La pression montait d'un cran aux États-Unis lundi sur celui qui a fuité l'existence d'un vaste système d'espionnage des communications, Edward Snowden, alors que ses faits et gestes depuis son départ de Hong Kong demeuraient un mystère.

La sénatrice démocrate Dianne Feinstein, présidente de la commission du renseignement et poids-lourd du Congrès, a parlé «d'un acte de trahison» et réclamé son extradition aussi vite que possible. «Tous les ministères s'activent vivement» en ce sens, a-t-elle dit aux médias.

Snowden fait toujours l'objet d'une enquête du ministère la justice.

Le sénateur démocrate Bill Nelson a lui aussi appelé à son extradition. «Nous ne pouvons pas garantir la sécurité nationale si les secrets sur nos méthodes de renseignement ne sont pas gardés», a-t-il déclaré à l'AFP.

Une éventuelle extradition, si elle est demandée par Washington, pourrait se heurter au veto de Pékin. Mais l'accord d'extradition entre Washington et Hong Kong «est encore en vigueur et nous l'avons utilisé activement au fil des ans», a rappelé la porte-parole du département d'État.

L'ancien consultant du renseignement américain a toutefois quitté son hôtel de Hong Kong, selon le New York Times. Il s'y était réfugié après avoir donné au quotidien britannique The Guardian et au Washington Post des informations confidentielles sur des pans entiers du programme de surveillance de l'Agence nationale de sécurité (NSA).

Le fugitif est sorti de l'ombre dimanche dans un entretien vidéo publié par le Guardian. «Mon unique objectif est d'informer les gens de ce qui est fait en leur nom et de ce qui est fait contre eux», a-t-il expliqué.

Mais selon un sondage du Washington Post et de l'institut Pew publié lundi, 56% des Américains interrogés pensent que le programme fédéral de surveillance téléphonique est un moyen «acceptable» d'enquêter sur la menace «terroriste», quitte à empiéter sur la vie privée.

Le représentant républicain Pete King, traitant Snowden de «transfuge», a aussi rappelé sur CNN que révéler des informations classifiées pouvait coûter 15 à 20 ans de prison.
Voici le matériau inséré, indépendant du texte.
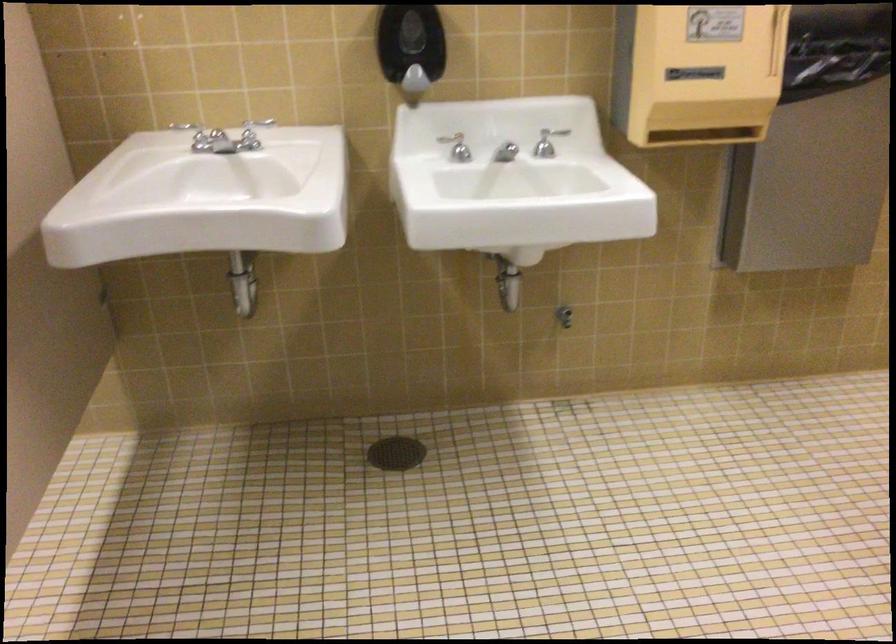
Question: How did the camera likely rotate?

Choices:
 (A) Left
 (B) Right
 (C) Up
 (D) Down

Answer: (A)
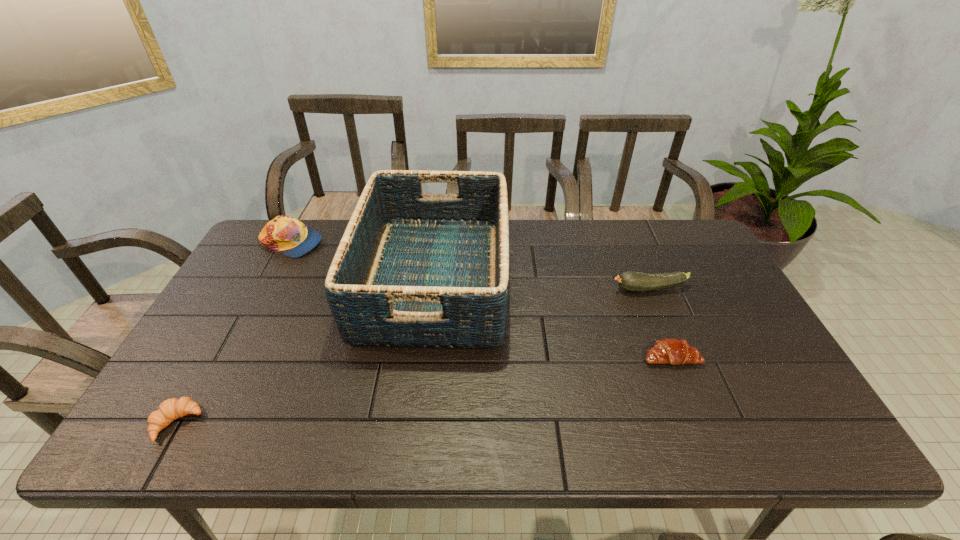
This screenshot has height=540, width=960. In order to click on vacant space located at the blossom end of the third tallest object in this screenshot , I will do `click(577, 289)`.

At what (x,y) coordinates should I click in order to perform the action: click on vacant area situated at the blossom end of the third tallest object. Please return your answer as a coordinate pair (x, y). This screenshot has width=960, height=540. Looking at the image, I should click on (534, 289).

Identify the location of free space located 0.390m on the back of the right crescent roll. This screenshot has width=960, height=540. (629, 253).

Locate an element on the screen. The width and height of the screenshot is (960, 540). vacant space located 0.300m on the right of the nearer crescent roll is located at coordinates (332, 423).

Identify the location of basket that is at the far edge. (413, 269).

Locate an element on the screen. The image size is (960, 540). cap present at the far edge is located at coordinates (287, 235).

Image resolution: width=960 pixels, height=540 pixels. Identify the location of object present at the near edge. (169, 410).

Locate an element on the screen. The image size is (960, 540). cap present at the left edge is located at coordinates (287, 235).

I want to click on crescent roll present at the left edge, so click(x=169, y=410).

I want to click on object located in the right edge section of the desktop, so tap(631, 281).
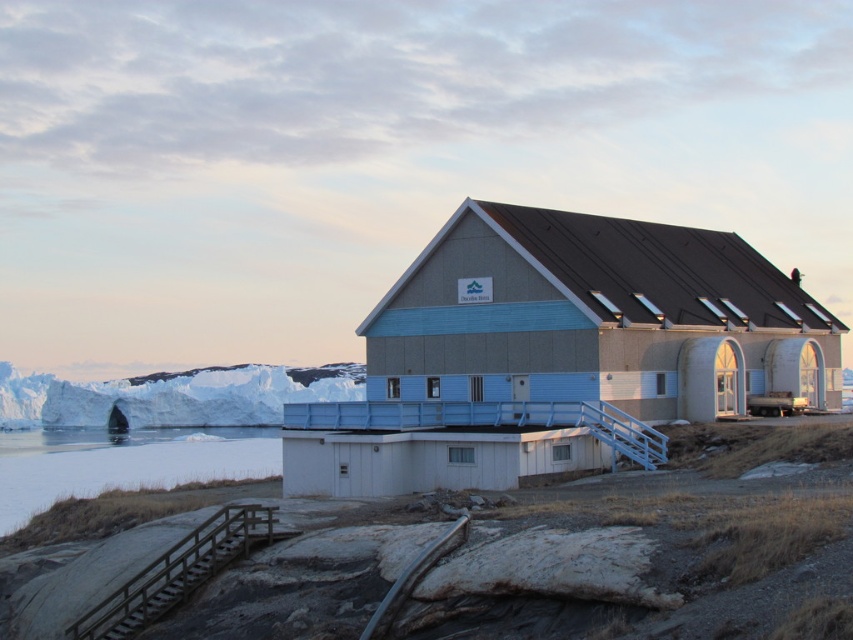
Is wooden at lower left smaller than metallic silver rail at lower center?

Correct, wooden at lower left occupies less space than metallic silver rail at lower center.

Which is behind, point (221, 547) or point (396, 580)?

The point (221, 547) is behind.

Where is `wooden at lower left`? wooden at lower left is located at coordinates (178, 572).

What do you see at coordinates (122, 461) in the screenshot? The image size is (853, 640). I see `white ice at lower left` at bounding box center [122, 461].

The height and width of the screenshot is (640, 853). What do you see at coordinates (122, 461) in the screenshot?
I see `white ice at lower left` at bounding box center [122, 461].

At what (x,y) coordinates should I click in order to perform the action: click on white ice at lower left. Please return your answer as a coordinate pair (x, y). The height and width of the screenshot is (640, 853). Looking at the image, I should click on (122, 461).

Does blue painted wood hut at center have a greater width compared to white ice at lower left?

No, blue painted wood hut at center is not wider than white ice at lower left.

Who is taller, blue painted wood hut at center or white ice at lower left?

With more height is blue painted wood hut at center.

This screenshot has height=640, width=853. Describe the element at coordinates (556, 353) in the screenshot. I see `blue painted wood hut at center` at that location.

The height and width of the screenshot is (640, 853). What are the coordinates of `blue painted wood hut at center` in the screenshot? It's located at (556, 353).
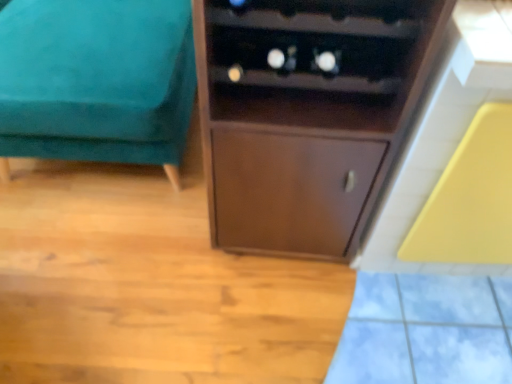
Question: Could you tell me if brown wood cupboard at center is turned towards teal velvet ottoman at left?

Choices:
 (A) no
 (B) yes

Answer: (A)

Question: Would you consider brown wood cupboard at center to be distant from teal velvet ottoman at left?

Choices:
 (A) yes
 (B) no

Answer: (B)

Question: From a real-world perspective, is brown wood cupboard at center located beneath teal velvet ottoman at left?

Choices:
 (A) yes
 (B) no

Answer: (B)

Question: From a real-world perspective, is brown wood cupboard at center on top of teal velvet ottoman at left?

Choices:
 (A) no
 (B) yes

Answer: (B)

Question: Is brown wood cupboard at center wider than teal velvet ottoman at left?

Choices:
 (A) yes
 (B) no

Answer: (B)

Question: Can we say brown wood cupboard at center lies outside teal velvet ottoman at left?

Choices:
 (A) yes
 (B) no

Answer: (A)

Question: Does teal velvet ottoman at left come in front of brown wood cupboard at center?

Choices:
 (A) no
 (B) yes

Answer: (A)

Question: Does teal velvet ottoman at left have a lesser height compared to brown wood cupboard at center?

Choices:
 (A) no
 (B) yes

Answer: (B)

Question: Is teal velvet ottoman at left taller than brown wood cupboard at center?

Choices:
 (A) yes
 (B) no

Answer: (B)

Question: From the image's perspective, is teal velvet ottoman at left on brown wood cupboard at center?

Choices:
 (A) yes
 (B) no

Answer: (A)

Question: Does teal velvet ottoman at left have a lesser width compared to brown wood cupboard at center?

Choices:
 (A) yes
 (B) no

Answer: (B)

Question: Is brown wood cupboard at center at the back of teal velvet ottoman at left?

Choices:
 (A) no
 (B) yes

Answer: (A)

Question: Is brown wood cupboard at center bigger or smaller than teal velvet ottoman at left?

Choices:
 (A) big
 (B) small

Answer: (B)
A Hong Kong, la députée pro-Pékin Regina Ip a jugé que la ville serait «obligée d'honorer les accords» passés avec Washington.

«Tribunaux secrets»

Mais la jeune «taupe» de 29 ans, qui a dit sacrifier sa famille voire risquer sa vie «pour la démocratie», a aussi trouvé des supporteurs, dont Ron Paul, ancien candidat à l'investiture républicaine pour les élections présidentielles de 2012, que Snowden avait soutenu en contribuant financièrement à sa campagne.

Celui-ci a estimé que Snowden et le journaliste du Guardian ayant publié en premier l'information, Glenn Greenwald, avaient «rendu un grand service aux Américains en révélant la vérité sur ce que (le) gouvernement fait en secret».

Son fils, le sénateur Rand Paul, a annoncé son intention d'intenter une action collective en justice contre l'État fédéral, pour laquelle il espère rassembler 10 millions d'Américains.

L'ancien agent de la CIA, qui a travaillé pour des sous-traitants de la NSA, s'est réfugié à Hong Kong le 20 mai après avoir copié les derniers documents qu'il voulait divulguer, selon le Guardian.

Il a déclaré qu'il envisageait de demander l'asile politique en Islande.

En France, la présidente du Front national Marine Le Pen a demandé que Paris lui accorde l'asile politique. «Edward Snowden doit être mis en sécurité au plus vite» car il «a eu le courage et l'immense mérite de révéler à l'humanité une menace très grave contre la démocratie et nos libertés publiques», a-t-elle estimé.

Une pétition publiée sur le site de la Maison-Blanche pour réclamer son «pardon» avait été signée lundi après-midi par plus de 25 000 personnes.

Plus tôt dans sa brève carrière américaine, Edward Snowden avait essayé, en vain, d'intégrer les forces spéciales de l'armée, a par ailleurs confirmé un porte-parole du Pentagone.

La grande association américaine de défense des libertés individuelles (Aclu) a demandé aux tribunaux secrets (Fisa), qui ont notamment ordonné à l'opérateur Verizon de livrer ses données téléphoniques, d'en dire plus sur l'étendue de leurs pouvoirs.

Le Guardian et le Washington Post ont révélé la semaine dernière deux programmes secrets de la NSA basés sur la collecte de données téléphoniques et internet. Barack Obama les a défendus au nom de la sécurité des Américains.

Ces fuites ont commencé à traverser les frontières. Au Royaume-Uni, le Guardian a affirmé que les espions britanniques avaient accès au programme américain, tandis qu'au Canada, le Globe and Mail a révélé que le gouvernement pilotait une surveillance similaire.